Task brief: Keep the wording of every entry exactly as it is while leaving the pictures out of your copy.

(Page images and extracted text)
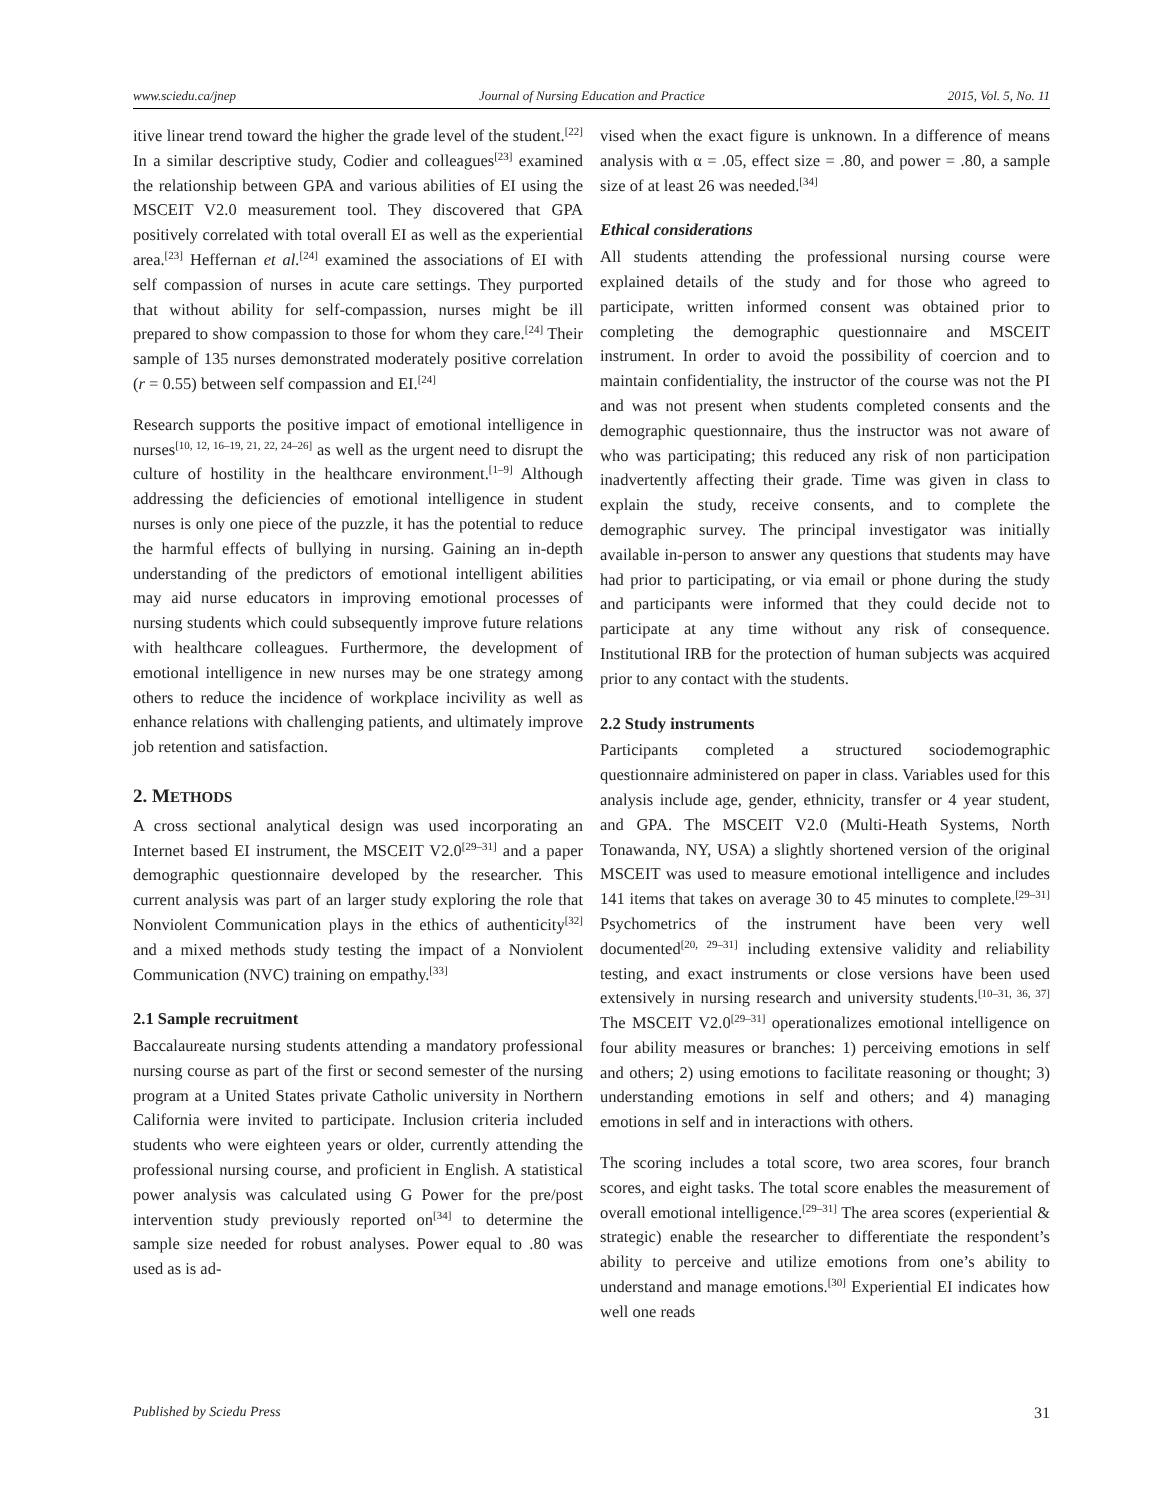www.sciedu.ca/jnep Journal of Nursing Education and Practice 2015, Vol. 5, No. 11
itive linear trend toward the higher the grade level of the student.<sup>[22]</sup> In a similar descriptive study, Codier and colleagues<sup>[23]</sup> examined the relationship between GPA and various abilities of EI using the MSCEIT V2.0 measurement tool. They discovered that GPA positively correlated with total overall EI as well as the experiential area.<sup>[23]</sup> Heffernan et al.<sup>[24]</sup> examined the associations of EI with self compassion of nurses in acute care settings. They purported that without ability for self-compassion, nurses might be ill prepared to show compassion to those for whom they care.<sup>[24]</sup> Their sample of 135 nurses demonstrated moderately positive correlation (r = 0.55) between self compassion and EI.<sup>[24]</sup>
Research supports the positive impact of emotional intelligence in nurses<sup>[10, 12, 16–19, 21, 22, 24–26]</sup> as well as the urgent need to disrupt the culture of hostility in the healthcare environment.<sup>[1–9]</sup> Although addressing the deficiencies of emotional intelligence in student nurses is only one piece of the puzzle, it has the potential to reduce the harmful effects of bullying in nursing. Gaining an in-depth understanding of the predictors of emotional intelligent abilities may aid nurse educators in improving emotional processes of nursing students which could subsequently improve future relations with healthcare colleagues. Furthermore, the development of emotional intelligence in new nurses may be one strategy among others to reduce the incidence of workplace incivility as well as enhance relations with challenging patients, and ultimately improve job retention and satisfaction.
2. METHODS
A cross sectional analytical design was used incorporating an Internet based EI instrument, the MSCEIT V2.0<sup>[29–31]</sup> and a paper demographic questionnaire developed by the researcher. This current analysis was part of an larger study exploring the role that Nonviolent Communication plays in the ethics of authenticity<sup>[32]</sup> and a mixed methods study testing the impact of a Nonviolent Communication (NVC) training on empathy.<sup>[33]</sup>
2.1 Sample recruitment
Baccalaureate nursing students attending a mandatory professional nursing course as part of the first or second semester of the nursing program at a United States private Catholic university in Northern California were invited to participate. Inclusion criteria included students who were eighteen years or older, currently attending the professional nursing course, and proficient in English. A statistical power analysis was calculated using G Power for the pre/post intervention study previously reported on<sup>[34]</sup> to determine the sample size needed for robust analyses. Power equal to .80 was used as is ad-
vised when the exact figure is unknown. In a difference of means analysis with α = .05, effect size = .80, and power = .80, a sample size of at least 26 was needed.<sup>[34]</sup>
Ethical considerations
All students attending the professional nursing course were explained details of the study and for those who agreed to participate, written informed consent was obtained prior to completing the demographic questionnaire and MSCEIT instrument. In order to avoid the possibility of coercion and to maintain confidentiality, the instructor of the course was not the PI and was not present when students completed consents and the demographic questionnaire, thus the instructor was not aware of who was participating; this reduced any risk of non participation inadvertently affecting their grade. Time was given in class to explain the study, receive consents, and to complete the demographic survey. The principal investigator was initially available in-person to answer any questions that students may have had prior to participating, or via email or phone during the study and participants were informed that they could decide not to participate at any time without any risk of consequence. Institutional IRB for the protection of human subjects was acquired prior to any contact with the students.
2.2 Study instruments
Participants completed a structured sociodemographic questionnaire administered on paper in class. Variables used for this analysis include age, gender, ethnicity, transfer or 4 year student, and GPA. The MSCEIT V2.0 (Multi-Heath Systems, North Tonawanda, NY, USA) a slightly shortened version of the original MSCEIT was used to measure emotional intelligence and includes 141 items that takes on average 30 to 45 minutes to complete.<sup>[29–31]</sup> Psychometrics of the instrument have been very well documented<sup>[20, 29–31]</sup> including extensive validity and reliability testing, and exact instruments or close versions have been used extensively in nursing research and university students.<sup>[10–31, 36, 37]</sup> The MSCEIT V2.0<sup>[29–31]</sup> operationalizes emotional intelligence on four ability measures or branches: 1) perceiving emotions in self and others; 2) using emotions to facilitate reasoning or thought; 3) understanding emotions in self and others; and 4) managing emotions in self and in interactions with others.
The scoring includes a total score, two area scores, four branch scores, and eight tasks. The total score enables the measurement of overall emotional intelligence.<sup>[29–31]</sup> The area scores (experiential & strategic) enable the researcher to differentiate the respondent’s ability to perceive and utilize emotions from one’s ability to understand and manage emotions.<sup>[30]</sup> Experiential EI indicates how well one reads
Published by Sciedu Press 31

Your response:
www.sciedu.ca/jnep Journal of Nursing Education and Practice 2015, Vol. 5, No. 11
itive linear trend toward the higher the grade level of the student.<sup>[22]</sup> In a similar descriptive study, Codier and colleagues<sup>[23]</sup> examined the relationship between GPA and various abilities of EI using the MSCEIT V2.0 measurement tool. They discovered that GPA positively correlated with total overall EI as well as the experiential area.<sup>[23]</sup> Heffernan et al.<sup>[24]</sup> examined the associations of EI with self compassion of nurses in acute care settings. They purported that without ability for self-compassion, nurses might be ill prepared to show compassion to those for whom they care.<sup>[24]</sup> Their sample of 135 nurses demonstrated moderately positive correlation (r = 0.55) between self compassion and EI.<sup>[24]</sup>
Research supports the positive impact of emotional intelligence in nurses<sup>[10, 12, 16–19, 21, 22, 24–26]</sup> as well as the urgent need to disrupt the culture of hostility in the healthcare environment.<sup>[1–9]</sup> Although addressing the deficiencies of emotional intelligence in student nurses is only one piece of the puzzle, it has the potential to reduce the harmful effects of bullying in nursing. Gaining an in-depth understanding of the predictors of emotional intelligent abilities may aid nurse educators in improving emotional processes of nursing students which could subsequently improve future relations with healthcare colleagues. Furthermore, the development of emotional intelligence in new nurses may be one strategy among others to reduce the incidence of workplace incivility as well as enhance relations with challenging patients, and ultimately improve job retention and satisfaction.
2. METHODS
A cross sectional analytical design was used incorporating an Internet based EI instrument, the MSCEIT V2.0<sup>[29–31]</sup> and a paper demographic questionnaire developed by the researcher. This current analysis was part of an larger study exploring the role that Nonviolent Communication plays in the ethics of authenticity<sup>[32]</sup> and a mixed methods study testing the impact of a Nonviolent Communication (NVC) training on empathy.<sup>[33]</sup>
2.1 Sample recruitment
Baccalaureate nursing students attending a mandatory professional nursing course as part of the first or second semester of the nursing program at a United States private Catholic university in Northern California were invited to participate. Inclusion criteria included students who were eighteen years or older, currently attending the professional nursing course, and proficient in English. A statistical power analysis was calculated using G Power for the pre/post intervention study previously reported on<sup>[34]</sup> to determine the sample size needed for robust analyses. Power equal to .80 was used as is ad-
vised when the exact figure is unknown. In a difference of means analysis with α = .05, effect size = .80, and power = .80, a sample size of at least 26 was needed.<sup>[34]</sup>
Ethical considerations
All students attending the professional nursing course were explained details of the study and for those who agreed to participate, written informed consent was obtained prior to completing the demographic questionnaire and MSCEIT instrument. In order to avoid the possibility of coercion and to maintain confidentiality, the instructor of the course was not the PI and was not present when students completed consents and the demographic questionnaire, thus the instructor was not aware of who was participating; this reduced any risk of non participation inadvertently affecting their grade. Time was given in class to explain the study, receive consents, and to complete the demographic survey. The principal investigator was initially available in-person to answer any questions that students may have had prior to participating, or via email or phone during the study and participants were informed that they could decide not to participate at any time without any risk of consequence. Institutional IRB for the protection of human subjects was acquired prior to any contact with the students.
2.2 Study instruments
Participants completed a structured sociodemographic questionnaire administered on paper in class. Variables used for this analysis include age, gender, ethnicity, transfer or 4 year student, and GPA. The MSCEIT V2.0 (Multi-Heath Systems, North Tonawanda, NY, USA) a slightly shortened version of the original MSCEIT was used to measure emotional intelligence and includes 141 items that takes on average 30 to 45 minutes to complete.<sup>[29–31]</sup> Psychometrics of the instrument have been very well documented<sup>[20, 29–31]</sup> including extensive validity and reliability testing, and exact instruments or close versions have been used extensively in nursing research and university students.<sup>[10–31, 36, 37]</sup> The MSCEIT V2.0<sup>[29–31]</sup> operationalizes emotional intelligence on four ability measures or branches: 1) perceiving emotions in self and others; 2) using emotions to facilitate reasoning or thought; 3) understanding emotions in self and others; and 4) managing emotions in self and in interactions with others.
The scoring includes a total score, two area scores, four branch scores, and eight tasks. The total score enables the measurement of overall emotional intelligence.<sup>[29–31]</sup> The area scores (experiential & strategic) enable the researcher to differentiate the respondent’s ability to perceive and utilize emotions from one’s ability to understand and manage emotions.<sup>[30]</sup> Experiential EI indicates how well one reads
Published by Sciedu Press 31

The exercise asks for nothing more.